(Listed records):
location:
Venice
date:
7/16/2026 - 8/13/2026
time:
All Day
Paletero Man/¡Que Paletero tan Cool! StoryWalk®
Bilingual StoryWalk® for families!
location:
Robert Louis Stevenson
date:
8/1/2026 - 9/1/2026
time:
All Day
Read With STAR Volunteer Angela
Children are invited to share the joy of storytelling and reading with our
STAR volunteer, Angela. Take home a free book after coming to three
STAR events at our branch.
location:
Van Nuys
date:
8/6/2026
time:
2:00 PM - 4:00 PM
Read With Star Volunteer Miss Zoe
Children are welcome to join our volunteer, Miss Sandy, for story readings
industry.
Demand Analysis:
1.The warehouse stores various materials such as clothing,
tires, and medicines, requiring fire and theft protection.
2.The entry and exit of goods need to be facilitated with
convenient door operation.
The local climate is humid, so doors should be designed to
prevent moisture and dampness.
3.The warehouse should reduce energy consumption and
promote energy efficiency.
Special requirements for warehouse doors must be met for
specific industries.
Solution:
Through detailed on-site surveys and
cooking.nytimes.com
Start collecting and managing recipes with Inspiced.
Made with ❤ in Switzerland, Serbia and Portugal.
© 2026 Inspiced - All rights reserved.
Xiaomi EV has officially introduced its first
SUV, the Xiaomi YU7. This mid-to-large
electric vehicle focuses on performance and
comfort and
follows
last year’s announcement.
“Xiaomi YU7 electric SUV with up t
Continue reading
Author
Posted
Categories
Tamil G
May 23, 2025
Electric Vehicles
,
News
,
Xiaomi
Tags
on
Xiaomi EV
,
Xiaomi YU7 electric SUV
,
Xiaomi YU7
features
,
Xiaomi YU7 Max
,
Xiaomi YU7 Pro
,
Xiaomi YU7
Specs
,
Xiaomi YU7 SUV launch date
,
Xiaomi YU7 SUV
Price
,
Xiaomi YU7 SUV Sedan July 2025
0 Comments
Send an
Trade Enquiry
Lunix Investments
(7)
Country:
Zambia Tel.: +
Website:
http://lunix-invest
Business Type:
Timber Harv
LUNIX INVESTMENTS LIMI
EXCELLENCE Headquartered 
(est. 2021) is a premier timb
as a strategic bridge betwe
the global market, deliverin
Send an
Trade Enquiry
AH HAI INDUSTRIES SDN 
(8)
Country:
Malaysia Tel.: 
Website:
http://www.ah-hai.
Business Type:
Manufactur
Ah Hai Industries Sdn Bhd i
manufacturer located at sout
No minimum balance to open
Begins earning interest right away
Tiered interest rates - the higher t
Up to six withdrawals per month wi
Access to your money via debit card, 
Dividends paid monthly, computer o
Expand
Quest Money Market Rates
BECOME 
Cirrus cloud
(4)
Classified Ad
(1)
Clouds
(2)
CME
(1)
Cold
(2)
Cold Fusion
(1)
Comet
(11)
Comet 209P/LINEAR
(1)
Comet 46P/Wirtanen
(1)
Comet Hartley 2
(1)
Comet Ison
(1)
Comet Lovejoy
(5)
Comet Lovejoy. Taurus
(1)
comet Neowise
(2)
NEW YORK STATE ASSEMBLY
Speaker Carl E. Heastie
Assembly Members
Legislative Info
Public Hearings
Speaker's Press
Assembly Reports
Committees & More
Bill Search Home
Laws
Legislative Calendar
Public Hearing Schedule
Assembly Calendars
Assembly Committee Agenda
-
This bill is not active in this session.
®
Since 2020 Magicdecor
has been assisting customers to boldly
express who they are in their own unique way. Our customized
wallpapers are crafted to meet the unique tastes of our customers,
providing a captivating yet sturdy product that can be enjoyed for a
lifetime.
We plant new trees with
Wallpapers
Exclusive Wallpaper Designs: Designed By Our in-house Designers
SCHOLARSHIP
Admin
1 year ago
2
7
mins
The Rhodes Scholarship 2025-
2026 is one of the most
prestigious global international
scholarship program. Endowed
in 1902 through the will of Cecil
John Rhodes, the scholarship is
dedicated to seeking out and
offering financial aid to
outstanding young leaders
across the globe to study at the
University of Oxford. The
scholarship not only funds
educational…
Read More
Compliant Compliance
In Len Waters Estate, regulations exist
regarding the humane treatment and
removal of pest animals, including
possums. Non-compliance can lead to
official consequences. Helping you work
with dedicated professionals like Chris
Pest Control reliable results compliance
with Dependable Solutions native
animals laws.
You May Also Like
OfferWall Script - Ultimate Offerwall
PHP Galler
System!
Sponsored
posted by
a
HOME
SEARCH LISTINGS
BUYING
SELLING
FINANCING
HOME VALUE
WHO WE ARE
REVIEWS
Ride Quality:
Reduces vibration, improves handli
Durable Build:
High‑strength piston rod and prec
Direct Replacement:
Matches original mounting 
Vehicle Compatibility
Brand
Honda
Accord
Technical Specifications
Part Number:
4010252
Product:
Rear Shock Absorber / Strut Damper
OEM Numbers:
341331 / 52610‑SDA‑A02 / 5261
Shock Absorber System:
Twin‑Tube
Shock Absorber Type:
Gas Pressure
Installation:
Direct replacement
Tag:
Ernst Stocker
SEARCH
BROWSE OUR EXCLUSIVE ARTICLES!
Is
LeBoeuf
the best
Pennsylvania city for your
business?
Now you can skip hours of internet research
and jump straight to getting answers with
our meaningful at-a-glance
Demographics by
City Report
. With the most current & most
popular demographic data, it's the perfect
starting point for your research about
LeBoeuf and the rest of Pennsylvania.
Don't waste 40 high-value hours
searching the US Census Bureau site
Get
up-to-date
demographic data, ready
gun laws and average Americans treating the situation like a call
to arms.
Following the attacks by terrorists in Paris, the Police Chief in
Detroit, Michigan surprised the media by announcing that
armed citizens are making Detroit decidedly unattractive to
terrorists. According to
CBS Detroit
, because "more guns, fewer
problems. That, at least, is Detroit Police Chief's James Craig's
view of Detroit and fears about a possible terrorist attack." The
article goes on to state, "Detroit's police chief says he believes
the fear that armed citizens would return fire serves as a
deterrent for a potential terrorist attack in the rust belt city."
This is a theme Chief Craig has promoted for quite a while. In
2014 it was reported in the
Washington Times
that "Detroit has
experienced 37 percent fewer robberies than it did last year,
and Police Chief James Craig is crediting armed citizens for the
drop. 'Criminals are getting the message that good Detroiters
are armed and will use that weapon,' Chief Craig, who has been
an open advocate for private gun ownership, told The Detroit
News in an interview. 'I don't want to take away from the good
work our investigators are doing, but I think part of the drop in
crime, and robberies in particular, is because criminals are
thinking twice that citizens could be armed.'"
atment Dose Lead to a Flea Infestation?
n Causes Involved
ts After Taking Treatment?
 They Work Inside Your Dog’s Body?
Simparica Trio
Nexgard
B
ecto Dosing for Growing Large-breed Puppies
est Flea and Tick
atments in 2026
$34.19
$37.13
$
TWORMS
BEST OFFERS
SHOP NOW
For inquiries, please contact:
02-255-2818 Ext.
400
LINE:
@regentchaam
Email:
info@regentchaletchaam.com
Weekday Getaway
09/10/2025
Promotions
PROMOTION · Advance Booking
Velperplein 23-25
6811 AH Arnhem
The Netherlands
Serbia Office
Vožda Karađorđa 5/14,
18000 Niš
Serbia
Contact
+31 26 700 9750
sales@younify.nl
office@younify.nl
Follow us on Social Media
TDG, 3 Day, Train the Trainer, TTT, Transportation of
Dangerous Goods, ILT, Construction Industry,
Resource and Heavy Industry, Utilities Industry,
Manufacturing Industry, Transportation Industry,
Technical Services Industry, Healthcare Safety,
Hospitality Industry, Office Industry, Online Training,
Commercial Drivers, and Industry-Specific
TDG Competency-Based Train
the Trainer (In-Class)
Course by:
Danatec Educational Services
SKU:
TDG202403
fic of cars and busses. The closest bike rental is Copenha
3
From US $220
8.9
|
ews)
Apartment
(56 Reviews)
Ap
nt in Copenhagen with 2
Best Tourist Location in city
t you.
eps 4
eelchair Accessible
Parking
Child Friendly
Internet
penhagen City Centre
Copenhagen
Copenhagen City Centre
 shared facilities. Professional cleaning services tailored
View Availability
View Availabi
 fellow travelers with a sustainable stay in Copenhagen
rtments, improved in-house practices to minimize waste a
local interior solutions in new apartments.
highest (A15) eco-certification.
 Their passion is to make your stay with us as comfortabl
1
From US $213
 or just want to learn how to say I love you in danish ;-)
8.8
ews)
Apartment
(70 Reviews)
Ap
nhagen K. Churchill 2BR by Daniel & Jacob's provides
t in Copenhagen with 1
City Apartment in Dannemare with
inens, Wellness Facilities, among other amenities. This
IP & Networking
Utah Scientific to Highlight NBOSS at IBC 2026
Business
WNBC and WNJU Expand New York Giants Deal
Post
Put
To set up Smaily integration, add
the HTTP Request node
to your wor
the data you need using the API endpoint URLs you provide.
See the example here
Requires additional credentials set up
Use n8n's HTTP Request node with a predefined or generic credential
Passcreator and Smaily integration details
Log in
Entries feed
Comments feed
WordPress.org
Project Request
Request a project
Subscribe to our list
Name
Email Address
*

(Directions): Render the records as a Markdown table with columns Row and Line, beginning at the first line and stopping after the line that contains "Children are invited". Number the rows from 1, and leave out blank lines.

(Answer space):
| Row | Line |
|---|---|
| 1 | location: |
| 2 | Venice |
| 3 | date: |
| 4 | 7/16/2026 - 8/13/2026 |
| 5 | time: |
| 6 | All Day |
| 7 | Paletero Man/¡Que Paletero tan Cool! StoryWalk® |
| 8 | Bilingual StoryWalk® for families! |
| 9 | location: |
| 10 | Robert Louis Stevenson |
| 11 | date: |
| 12 | 8/1/2026 - 9/1/2026 |
| 13 | time: |
| 14 | All Day |
| 15 | Read With STAR Volunteer Angela |
| 16 | Children are invited to share the joy of storytelling and reading with our |